Segundo, temos o problema da economia. Não sabemos, enquanto colectivo, o verdadeiro valor dos recursos naturais e x estes podem gerar riqueza para o bem comum. Continuamos a pensar de forma primária nas necessidades básicas. É o exemplo recente da Trafigura, acusada, a 6 de Dezembro passado, de ter corrompido, com um total de mais de cinco milhões de dólares, um membro do conselho de administração da Sonangol Distribuidora para facilitar contratos de fretamento de navios e fornecimento de combustível, em que o corruptor obteve lucros de mais de 143 milhões de dólares.

Para a classe dirigente e empresarial administrativa, a riqueza continua a ser sinónimo de liquidez, de ter muito dinheiro na conta bancária ou nos esconderijos.

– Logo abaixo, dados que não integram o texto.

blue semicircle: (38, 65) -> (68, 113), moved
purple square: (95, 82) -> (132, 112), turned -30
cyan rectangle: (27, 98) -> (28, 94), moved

Ter dinheiro chega a gerar bastante insegurança, porque não se trata de saber como investi-lo, mas como desperdiçá-lo em gastos supérfluos ou escondê-lo, sobretudo no exterior do país, ou acumulá-lo em notas para ser comido pelos ratos.

Terceiro, enquanto sociedade não acreditamos na força e no poder das instituições, mas sim no homem forte. Sem instituições funcionais e fortes, de pouco ou nada servem as leis. E sem a aplicação imparcial e independente das leis, o que passa a vigorar é o banditismo institucional com legitimidade política.